I came to science round-about, getting into birding after moving to Costa Rica to play in the CR National Symphony fresh out of undergrad. Eventually, I did my PhD research on altitudinal migration in Costa Rica which set me firmly on a path of a tropical biologist, and I my interests continue down those tropical paths. However, I have also worked on fruit-frugivore interactions, high elevation birds and elevational gradients, Tree Swallows, and other miscellaneous topics. Since moving to Kansas, a major research focus has turned to grassland systems. These highly variable environments have shaped bird behavior and population dynamics in fascinating ways. Unfortunately, they are also highly threatened; my research addresses both basic and applied questions, particularly with sparrows. Read more about these projects and results of this work.

Lab philosophy

Mentorship is the best part of my job. I strive to create the circumstances and provide support necessary for each student to thrive, to be challenged, grow in intellectual independence and maturity, and to be respected and valued for who they are. People chose to go to grad school for diverse reasons; I support that diversity and I will celebrate successes of many types. I expect students to think hard hard, to collect good data, and to devote the time and effort to publish their work in a timely fashion. However, this does not mean I expect students to work all the time; maintaining a healthy work-life balance (and swing!) is critical. I expect students to communicate openly and honestly. From me, students should expect regular and substantial guidance, to receive prompt feedback on written work, and honest but respectful evaluation at all stages of your career. If you have the misfortune to experience harassment, discrimination, or disrespectful behavior in a professional setting, I will be your advocate in strict confidentiality.

Teaching and outreach

I regularly teach Ornithology (BIOL 543; lecture and lab) and have begun a hands-on Special Topics course in Field Ornithology (BIOL  697B), both taught during spring semester.
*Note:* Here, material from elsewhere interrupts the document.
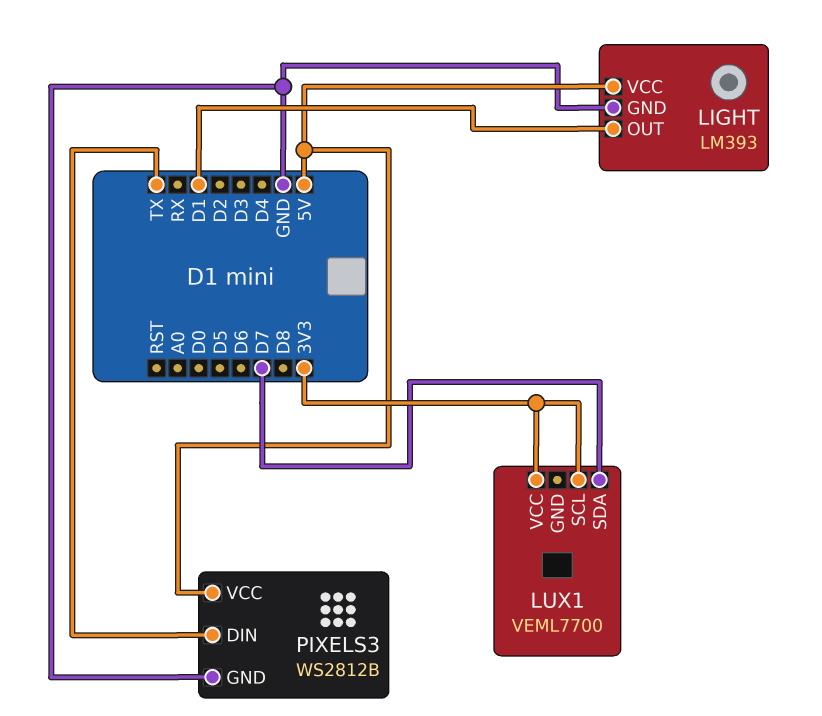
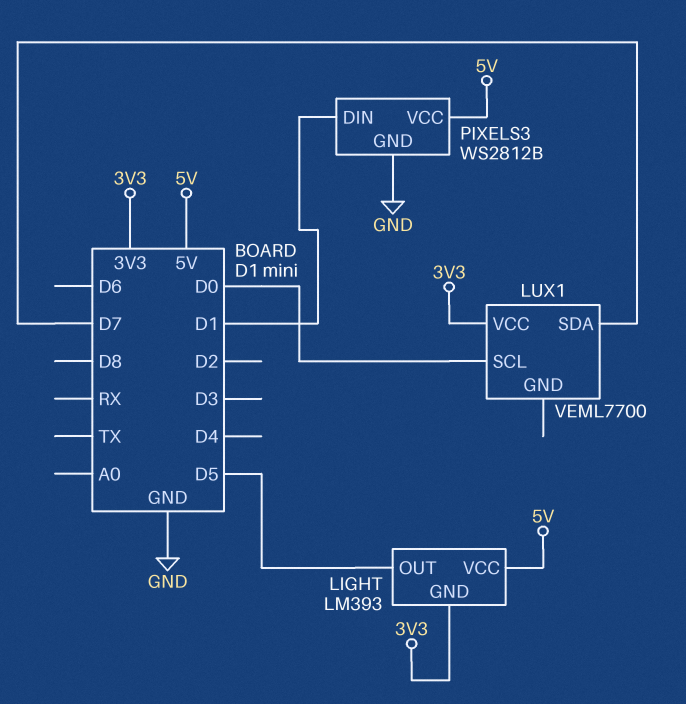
LIGHT pin GND: GND -> 3V3
LIGHT pin OUT: D1 -> D5
LUX1 pin SCL: 3V3 -> D0
PIXELS3 pin DIN: TX -> D1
As an undergraduate research mentor, I am an active contributor to our summer REU program and similar opportunities across campus (e.g., Developing Scholars and McNair programs). I believe that scientists today must work hard to reverse societal misconceptions about what we do and why we do it. Therefore, an integral part of my work and my approach to training is to communicate in diverse ways to broad audiences.

The rest

When I’m not working, I try to maintain sanity and make people happy by playing fiddle (and sometimes, viola or banjo). I play with the band STEAM!, and with Robert Rosenberg (guitar) and other musicians for dances and local shows. I love to contra-dance, hike, and wistfully remember the days when I went on long backcountry trips and traveled around Latin America, birding, botanizing, and snorkeling out of my VW bus.